The second problem is that there's nothing underpinning the paper valuations of financial assets, when they've been pumped up by the combination of speculation and irresponsible credit creation.
Then, when speculators' moods switch polarities, the whole thing comes crashing down. Quoting Galbraith again, "A popped balloon never deflates in an orderly manner."
And then we all pay the price for a crisis we didn't cause. And we all suffer the hangover from a party we weren't invited to.
This cycle of paper expansion and contraction, euphoria and panic, is hard-wired into the DNA of the deregulated private financial system. The cycle has happened before. And it will happen again. The current crisis was no unfortunate accident, no "perfect storm." This crisis is simply par for the course, for a system that values speculation over production -- and that gives the private credit system free reign to throw gasoline on the fire, through unlimited, unregulated credit creation.
It will happen again and again, until we change the rules of this pointless, destructive game.
So what do we do?
First, tax them. That's the idea behind the Robin Hood Tax, that we are fighting for today. Make them pay a little bit, with every pointless, unproductive transaction, to help clean up the mess they left behind.
A transactions tax alone won't solve the problem. It won't stop the process. But at least it will support the public services that we need, all the more so in the wake of each financial meltdown.
Same goes for corporate tax cuts. Let's reverse them. Put the federal rate back to 18 per cent for the financial sector alone, and we'd raise $1.5 billion per year for essential public services.
Taxing the banks is important. But taxing the banks is not enough.

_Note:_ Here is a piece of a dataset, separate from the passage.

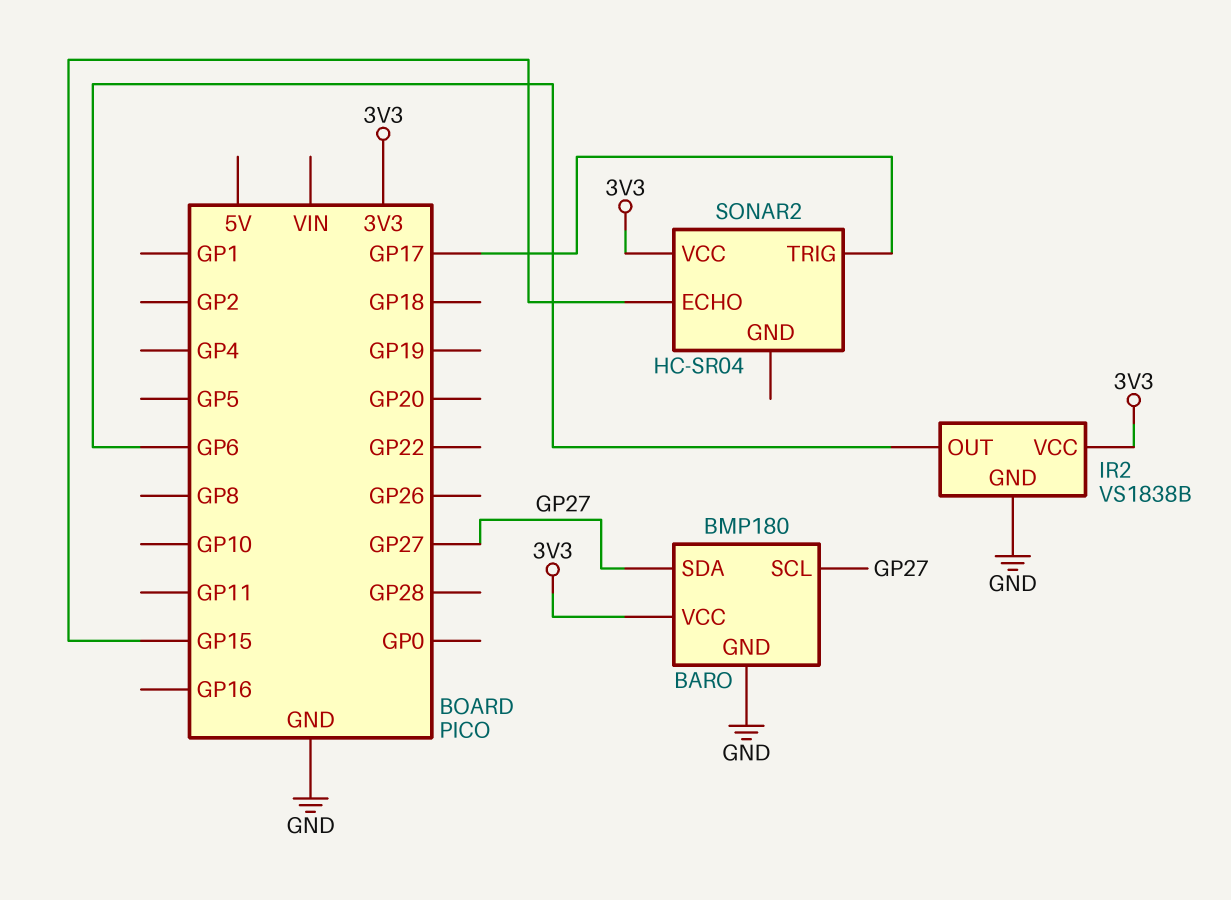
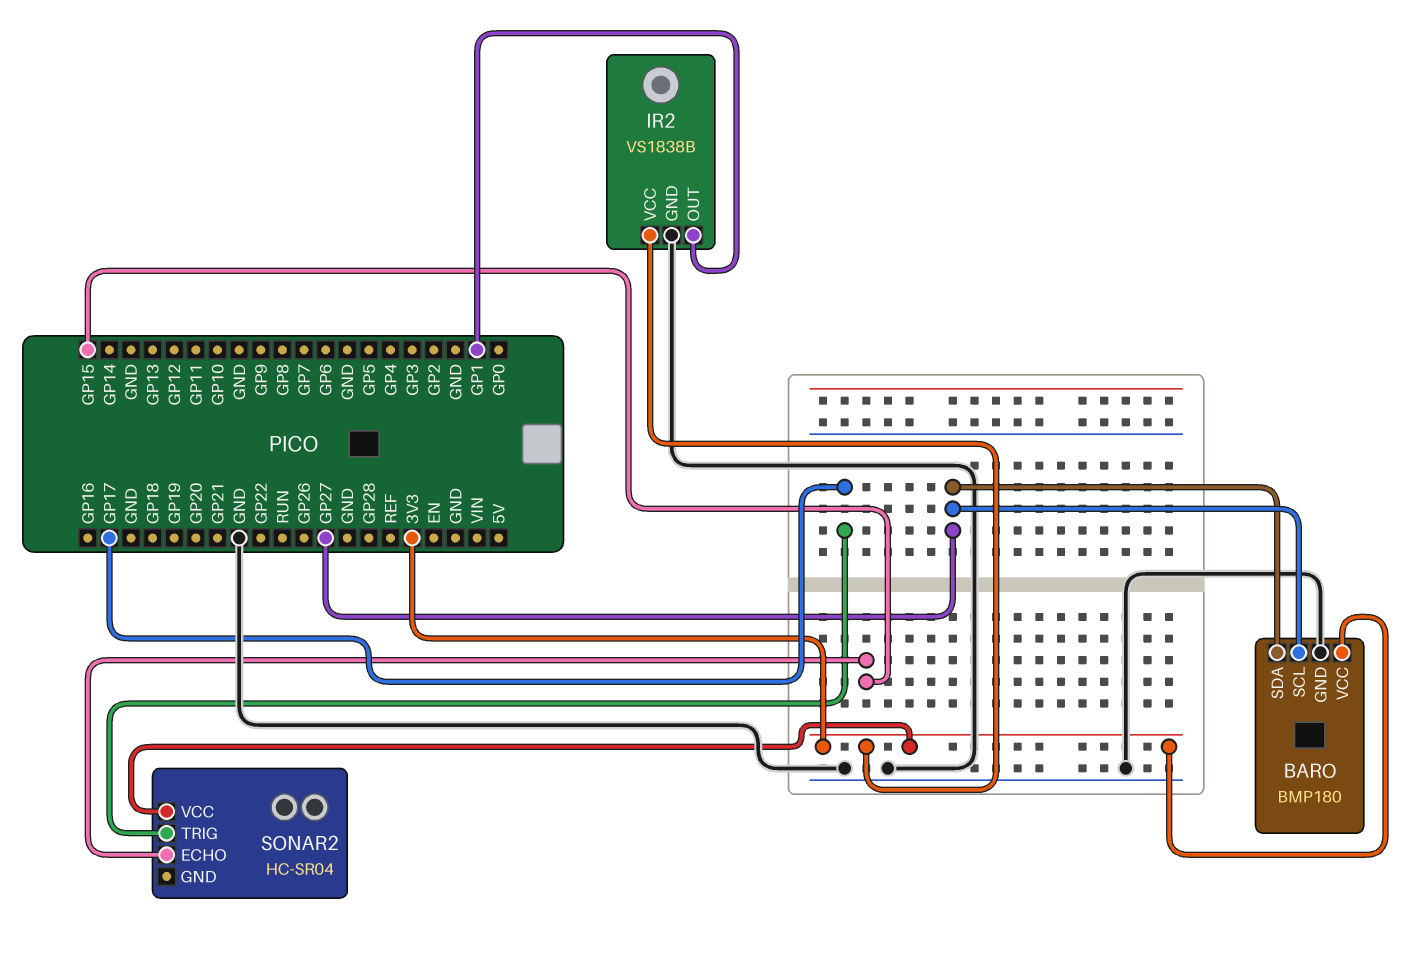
IR2 pin OUT: GP6 -> GP1

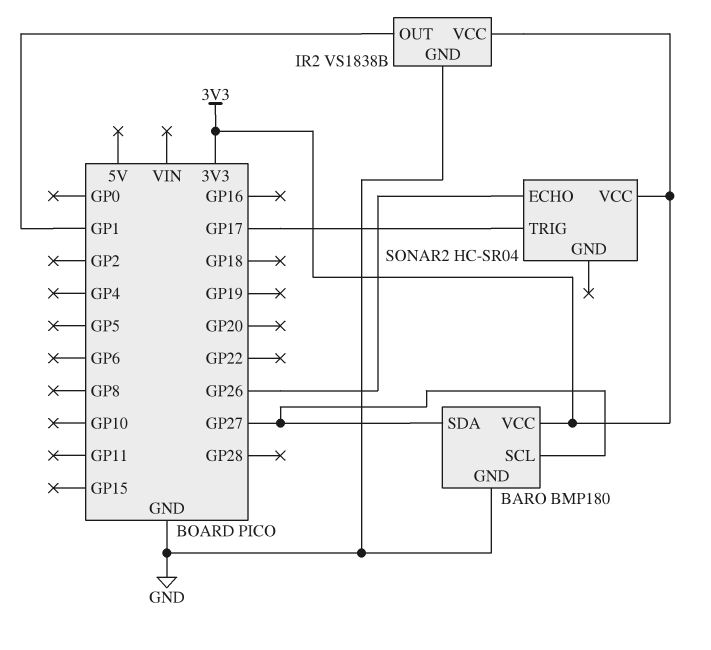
SONAR2 pin ECHO: GP15 -> GP26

So, second, we must control them. Put in place rules that require them to use this immense power, the power to create money out of thin air, to use it sensibly and productively. Prohibit the gambling. Make sure loans are aimed at sustainable, productive purposes.
The new measures being promoted internationally by Mark Carney are a step in the right direction. But a tiny, tiny baby step. We need more powerful restrictions.
And friends, even controlling the banks is not enough.
What we ultimately have to do is take them back. There's nothing magical about creating credit out of thin air. There's no special technology or knowledge needed. Just the legal power.
We can create credit out of thin air, just as well as any private bank can. Ultimately, we need a public, democratic, accountable banking system. One that serves the Canadian economy, not the wealth of those who own banks.
If we can create money out of thin air to buy and sell sub-prime mortgage bonds, then by god we can create money out of thin air to pay for affordable housing that could end homelessness.
If we can create money out of thin air to buy short options on Greek sovereign debt, then we can create money out of thin air to invest in a green energy system to stop global climate change.
If we can create money out of thin air to speculate on international currencies, we can create money out of thin air to buy needed medicines to prevent hundreds of millions of needless deaths from disease in the Third World.
There's no magic to it. These ideas are prudent and rational and economically sound. Because like we said at the beginning, it is work and production and sharing and sustaining that supports our real economy. Not gambling with paper.
These towers look powerful. But ultimately they are built on paper.
We've got the real power, with our ability to work and produce and share and sustain. We've got the power to build something new. We've got the power to replace these towers with a system that works.
And that's exactly what we've started to do with this movement. Thank you for what you are doing! And let's get on with the job!